Tulumba is a Turkish dessert that is also popular in the Greek & Bulgarian cuisine. This is a sweet dish that is made by soaking fried batter in sugar syrup. An icing bag that has a special nozzle gives the sweet its ovoid shape with ridges. Though the fried batter is dropped into the sugar syrup while it is hot (so as to soak the syrup), this dessert is generally eaten cold. There are many variations to this dish in different parts of the world that is known by different names such as Loukoumades in Greece, Jalebi in South Asia, Churro in Spain, and Bamiyeh in Iran.
Origin of Tulumba Recipe
Tulumba is native to Turkey, with many counterparts in other parts of the Mediterranean region. In fact, this dessert is quite popular in the Balkan and Anatolia regions as well. There are many similar desserts in various parts of the world that have their origins in the local cuisines. South Asian Jalebi, Imartee, Gulab Jamun are similar to this Turkish dessert, in the way they are prepared and served. Italian struffoli and zeppole are certain other variants of this dessert that have been popular for many years in their respective regions.

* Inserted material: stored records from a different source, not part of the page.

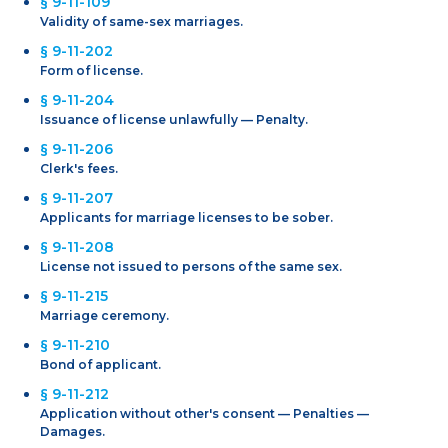
§ 9-11-109
Validity of same-sex marriages.
§ 9-11-202
Form of license.
§ 9-11-204
Issuance of license unlawfully — Penalty.
§ 9-11-206
Clerk's fees.
§ 9-11-207
Applicants for marriage licenses to be sober.
§ 9-11-208
License not issued to persons of the same sex.
§ 9-11-215
Marriage ceremony.
§ 9-11-210
Bond of applicant.
§ 9-11-212
Application without other's consent — Penalties —
Damages.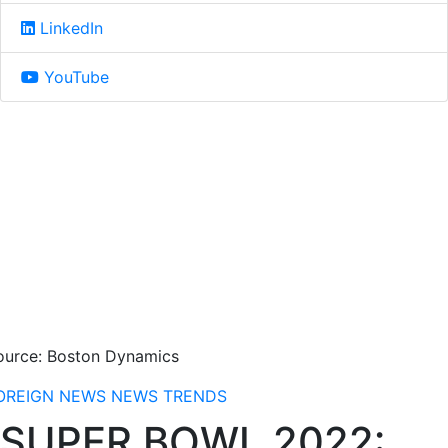
LinkedIn
YouTube
ource: Boston Dynamics
OREIGN NEWS
NEWS
TRENDS
SUPER BOWL 2022: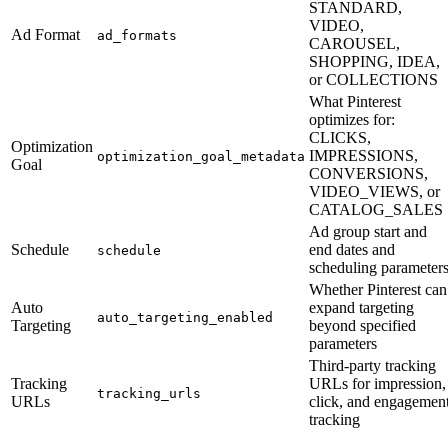
STANDARD,
VIDEO,
Ad Format
ad_formats
CAROUSEL,
SHOPPING, IDEA,
or COLLECTIONS
What Pinterest
optimizes for:
CLICKS,
Optimization
IMPRESSIONS,
optimization_goal_metadata
Goal
CONVERSIONS,
VIDEO_VIEWS, or
CATALOG_SALES
Ad group start and
Schedule
end dates and
schedule
scheduling parameter
Whether Pinterest can
Auto
expand targeting
auto_targeting_enabled
Targeting
beyond specified
parameters
Third-party tracking
Tracking
URLs for impression,
tracking_urls
URLs
click, and engagemen
tracking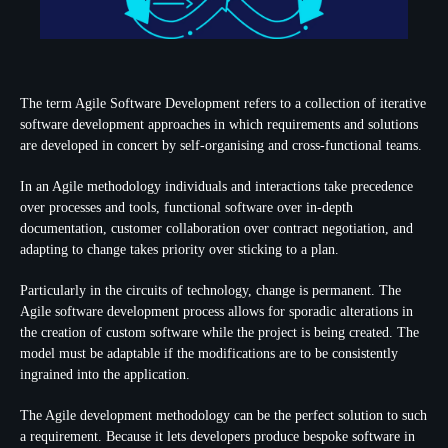
The term Agile Software Development refers to a collection of iterative
software development approaches in which requirements and solutions
are developed in concert by self-organising and cross-functional teams.
In an Agile methodology individuals and interactions take precedence
over processes and tools, functional software over in-depth
documentation, customer collaboration over contract negotiation, and
adapting to change takes priority over sticking to a plan.
Particularly in the circuits of technology, change is permanent. The
Agile software development process allows for sporadic alterations in
the creation of custom software while the project is being created. The
model must be adaptable if the modifications are to be consistently
ingrained into the application.
The Agile development methodology can be the perfect solution to such
a requirement. Because it lets developers produce bespoke software in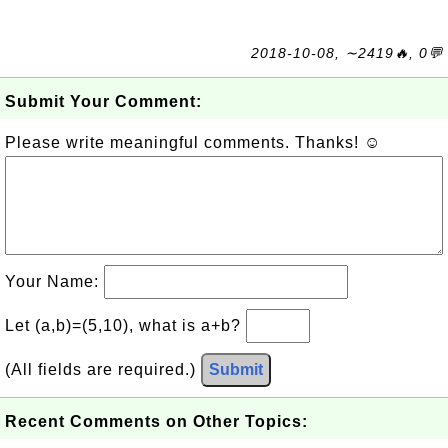
2018-10-08, ∼2419🔥, 0💬
Submit Your Comment:
Please write meaningful comments. Thanks! ☺
Your Name:
Let (a,b)=(5,10), what is a+b?
(All fields are required.)
Submit
Recent Comments on Other Topics: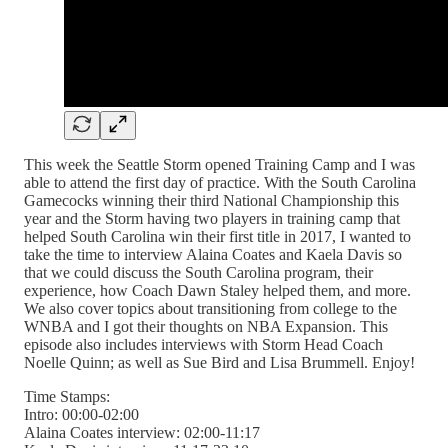
This week the Seattle Storm opened Training Camp and I was
able to attend the first day of practice. With the South Carolina
Gamecocks winning their third National Championship this
year and the Storm having two players in training camp that
helped South Carolina win their first title in 2017, I wanted to
take the time to interview Alaina Coates and Kaela Davis so
that we could discuss the South Carolina program, their
experience, how Coach Dawn Staley helped them, and more.
We also cover topics about transitioning from college to the
WNBA and I got their thoughts on NBA Expansion. This
episode also includes interviews with Storm Head Coach
Noelle Quinn; as well as Sue Bird and Lisa Brummell. Enjoy!
Time Stamps:
Intro: 00:00-02:00
Alaina Coates interview: 02:00-11:17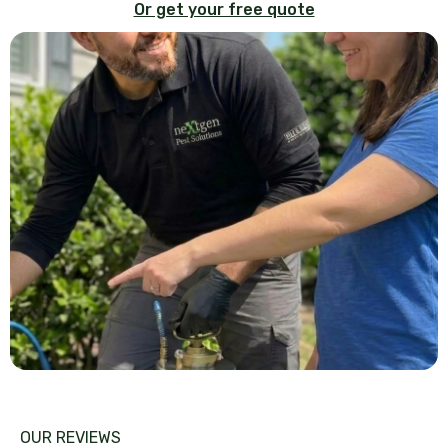
Or get your free quote
OUR REVIEWS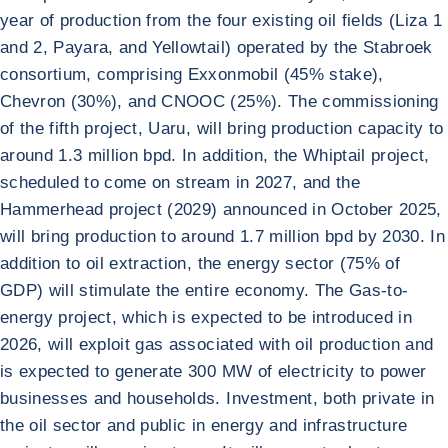
year of production from the four existing oil fields (Liza 1
and 2, Payara, and Yellowtail) operated by the Stabroek
consortium, comprising Exxonmobil (45% stake),
Chevron (30%), and CNOOC (25%). The commissioning
of the fifth project, Uaru, will bring production capacity to
around 1.3 million bpd. In addition, the Whiptail project,
scheduled to come on stream in 2027, and the
Hammerhead project (2029) announced in October 2025,
will bring production to around 1.7 million bpd by 2030. In
addition to oil extraction, the energy sector (75% of
GDP) will stimulate the entire economy. The Gas-to-
energy project, which is expected to be introduced in
2026, will exploit gas associated with oil production and
is expected to generate 300 MW of electricity to power
businesses and households. Investment, both private in
the oil sector and public in energy and infrastructure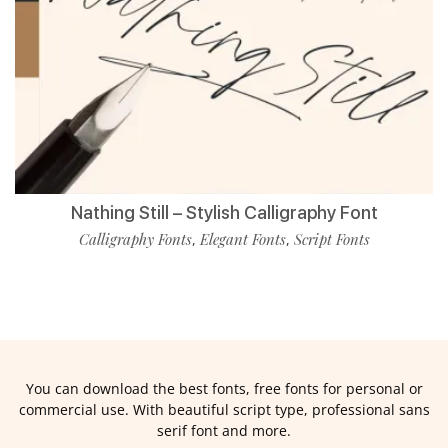
Nathing Still – Stylish Calligraphy Font
Calligraphy Fonts
Elegant Fonts
Script Fonts
,
,
You can download the best fonts, free fonts for personal or
commercial use. With beautiful script type, professional sans
serif font and more.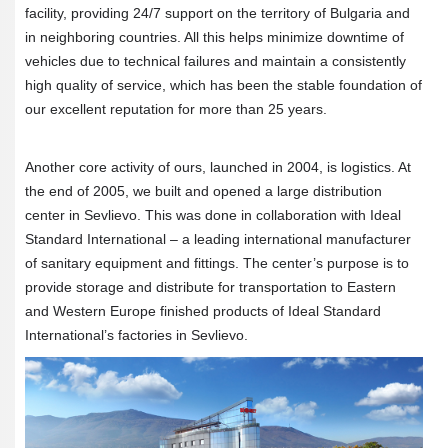
facility, providing 24/7 support on the territory of Bulgaria and
in neighboring countries. All this helps minimize downtime of
vehicles due to technical failures and maintain a consistently
high quality of service, which has been the stable foundation of
our excellent reputation for more than 25 years.
Another core activity of ours, launched in 2004, is logistics. At
the end of 2005, we built and opened a large distribution
center in Sevlievo. This was done in collaboration with Ideal
Standard International – a leading international manufacturer
of sanitary equipment and fittings. The center’s purpose is to
provide storage and distribute for transportation to Eastern
and Western Europe finished products of Ideal Standard
International’s factories in Sevlievo.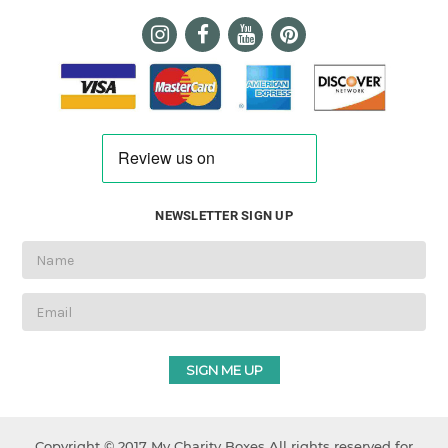
NEWSLETTER SIGN UP
Email
Address
Copyright © 2017 My Charity Boxes All rights reserved for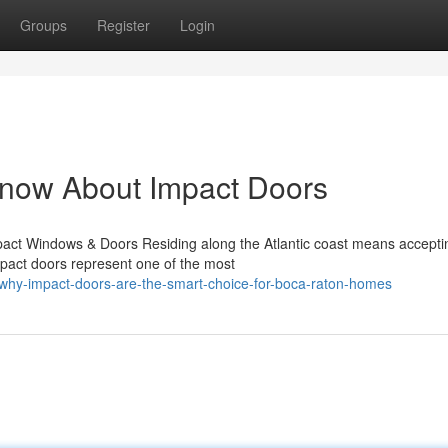
Groups
Register
Login
Know About Impact Doors
act Windows & Doors Residing along the Atlantic coast means accepti
mpact doors represent one of the most
why-impact-doors-are-the-smart-choice-for-boca-raton-homes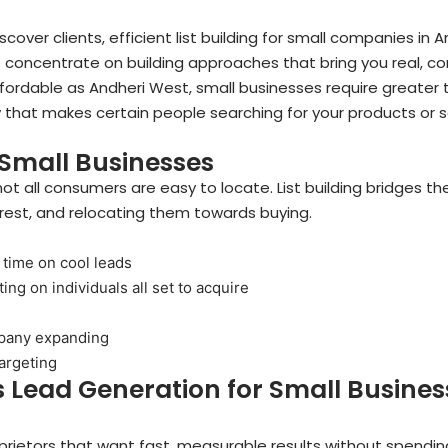
scover clients, efficient list building for small companies in A
e concentrate on building approaches that bring you real, 
fordable as Andheri West, small businesses require greater 
egy that makes certain people searching for your products or 
r Small Businesses
ot all consumers are easy to locate. List building bridges t
erest, and relocating them towards buying.
 time on cool leads
ng on individuals all set to acquire
n
mpany expanding
targeting
 Lead Generation for Small Business
prietors that want fast, measurable results without spendi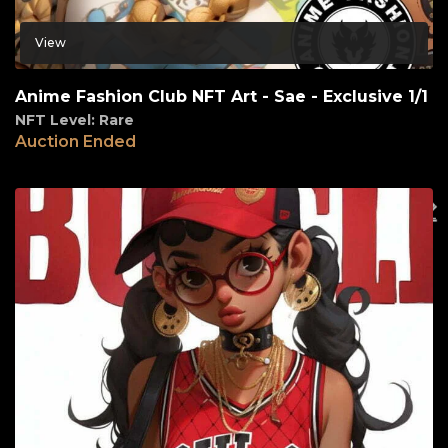
View
Anime Fashion Club NFT Art - Sae - Exclusive 1/1
NFT Level: Rare
Auction Ended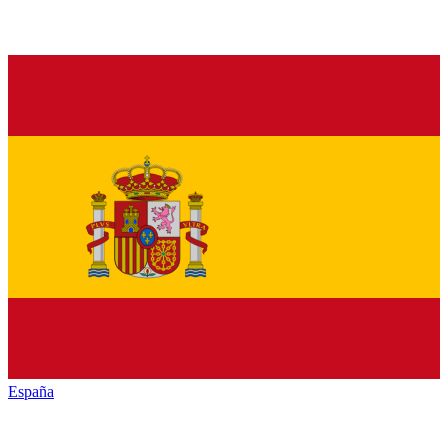
España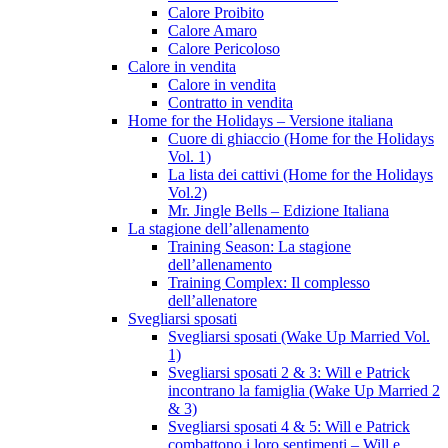
Calore Proibito
Calore Amaro
Calore Pericoloso
Calore in vendita
Calore in vendita
Contratto in vendita
Home for the Holidays – Versione italiana
Cuore di ghiaccio (Home for the Holidays
Vol. 1)
La lista dei cattivi (Home for the Holidays
Vol.2)
Mr. Jingle Bells – Edizione Italiana
La stagione dell’allenamento
Training Season: La stagione
dell’allenamento
Training Complex: Il complesso
dell’allenatore
Svegliarsi sposati
Svegliarsi sposati (Wake Up Married Vol.
1)
Svegliarsi sposati 2 & 3: Will e Patrick
incontrano la famiglia (Wake Up Married 2
& 3)
Svegliarsi sposati 4 & 5: Will e Patrick
combattono i loro sentimenti – Will e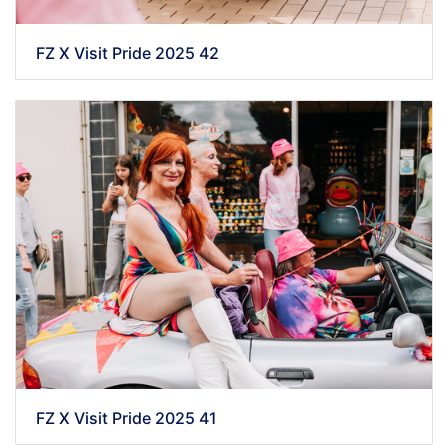
FZ X Visit Pride 2025 42
FZ X Visit Pride 2025 41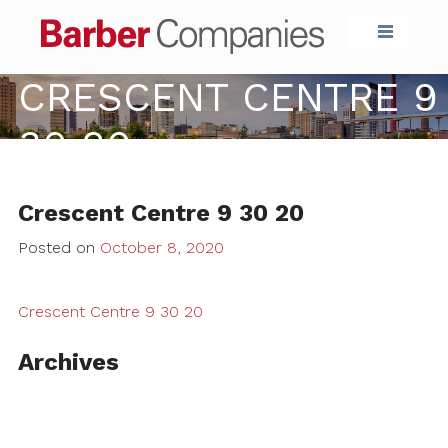
Barber Compa
CRESCENT CENTRE 9
30 20
Crescent Centre 9 30 20
Posted on
October 8, 2020
Crescent Centre 9 30 20
Archives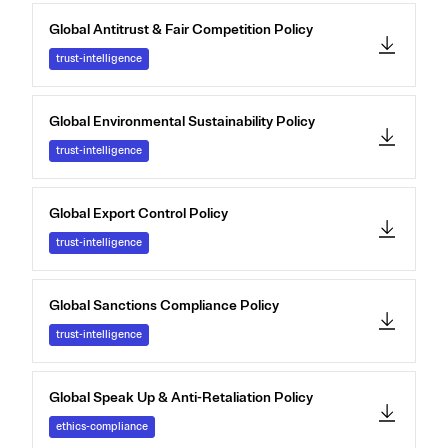
Global Antitrust & Fair Competition Policy
trust-intelligence
Global Environmental Sustainability Policy
trust-intelligence
Global Export Control Policy
trust-intelligence
Global Sanctions Compliance Policy
trust-intelligence
Global Speak Up & Anti-Retaliation Policy
ethics-compliance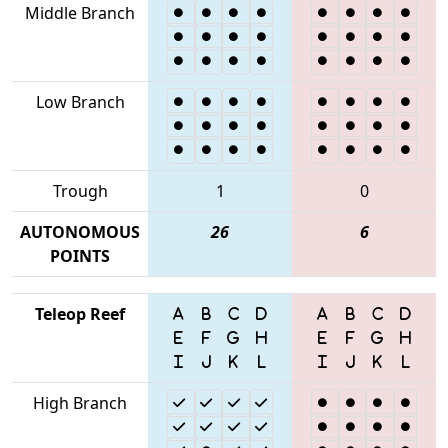
Middle Branch
Low Branch
Trough
1
0
AUTONOMOUS
26
6
POINTS
Teleop Reef
High Branch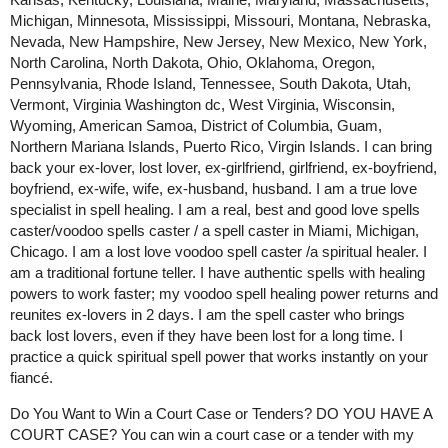
Michigan, Minnesota, Mississippi, Missouri, Montana, Nebraska,
Nevada, New Hampshire, New Jersey, New Mexico, New York,
North Carolina, North Dakota, Ohio, Oklahoma, Oregon,
Pennsylvania, Rhode Island, Tennessee, South Dakota, Utah,
Vermont, Virginia Washington dc, West Virginia, Wisconsin,
Wyoming, American Samoa, District of Columbia, Guam,
Northern Mariana Islands, Puerto Rico, Virgin Islands. I can bring
back your ex-lover, lost lover, ex-girlfriend, girlfriend, ex-boyfriend,
boyfriend, ex-wife, wife, ex-husband, husband. I am a true love
specialist in spell healing. I am a real, best and good love spells
caster/voodoo spells caster / a spell caster in Miami, Michigan,
Chicago. I am a lost love voodoo spell caster /a spiritual healer. I
am a traditional fortune teller. I have authentic spells with healing
powers to work faster; my voodoo spell healing power returns and
reunites ex-lovers in 2 days. I am the spell caster who brings
back lost lovers, even if they have been lost for a long time. I
practice a quick spiritual spell power that works instantly on your
fiancé.
Do You Want to Win a Court Case or Tenders? DO YOU HAVE A
COURT CASE? You can win a court case or a tender with my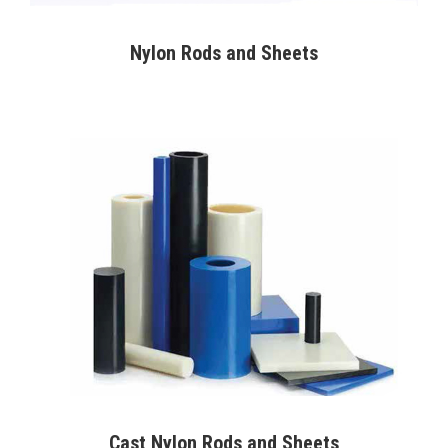
Nylon Rods and Sheets
Cast Nylon Rods and Sheets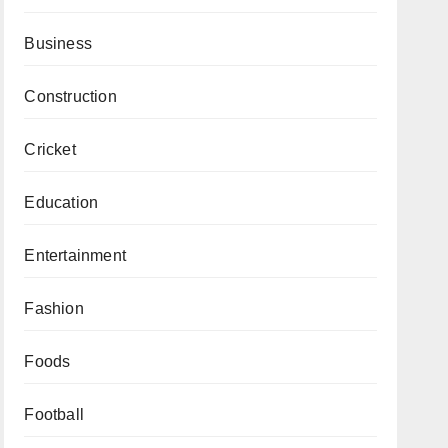
Business
Construction
Cricket
Education
Entertainment
Fashion
Foods
Football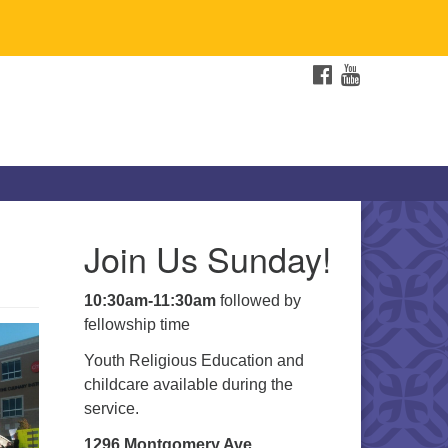
FACEBOOK
YOUTUBE
e
Join Us Sunday!
10:30am-11:30am
followed by
fellowship time
Youth Religious Education and
childcare available during the
service.
1296 Montgomery Ave.,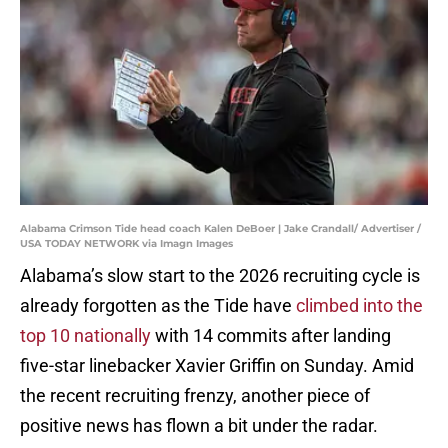
Alabama Crimson Tide head coach Kalen DeBoer | Jake Crandall/ Advertiser /
USA TODAY NETWORK via Imagn Images
Alabama’s slow start to the 2026 recruiting cycle is
already forgotten as the Tide have
climbed into the
top 10 nationally
with 14 commits after landing
five-star linebacker Xavier Griffin on Sunday. Amid
the recent recruiting frenzy, another piece of
positive news has flown a bit under the radar.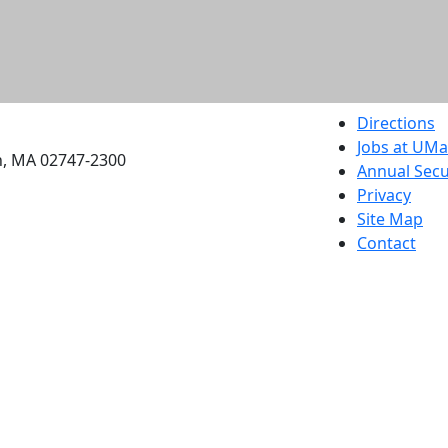
etts Dartmouth
Directions
Jobs at UM
h, MA 02747-2300
Annual Secu
Privacy
Site Map
Contact
Also of interes
University
Massachus
Admission
Requireme
Dartmout
Visit Nati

Preparation of the Turkish Tulumba
Also known as Tulumba Tatlisi, this dish is prepared with flour, eggs, butter, water, and a pinch of salt. All ingredients except the flour and eggs are mixed and boiled. The flour is then gradually added to the boiled mixture, while stirring contents constantly. Once, the dough leaves the sides of the dish, eggs are added and mixed well. The batter is then taken out and poured into the icing bag. Sunflower oil is used for frying the batter, which is dropped in small 1 to 11/2 inch pieces into the oil. As the batter turns golden brown, the pieces are taken out and the excess oil soaked on a tissue paper. They are immediately dropped into the sugar syrup. This dish is generally served cold.
Variations of the Tulumba Recipe
As mentioned, Tulumba has many similarities with some other desserts across the world. Some popular variations are –
Loukoumades – This is a Greek dessert that is made in a similar manner; however, honey syrup is used instead of sugar syrup. The dish is flavored with cinnamon and once the dessert has soaked in the syrup, it is coated with powdered sugar. The Greek Jews refer to this dessert as ‘Zvingoi’, a derivative of the German term ‘swinge’ and it is usually part of the Hanukkah treats.
Jalebi – This South Asian dessert is prepared in a similar fashion as the Tulumba; however, the batter is not broken into pieces. Instead it is made into circular designs that are soaked in sugar syrup, once golden brown. Imartee and Gulab Jamun are other variations of this region.
Churro – This Spanish variation is prepared in the same manner as the Turkish dessert. It is generally eaten dipped in hot chocolate or café con leche. This dessert is popular in the US, Australia, Parts of Europe and even Spanish speaking Caribbean regions as well.
Tulumba Recipe Trivia
Lemon juice is generally added to the sugar syrup, while it is being prepared. This gives the Tulumba a hint of tanginess, which goes well with its sweetness.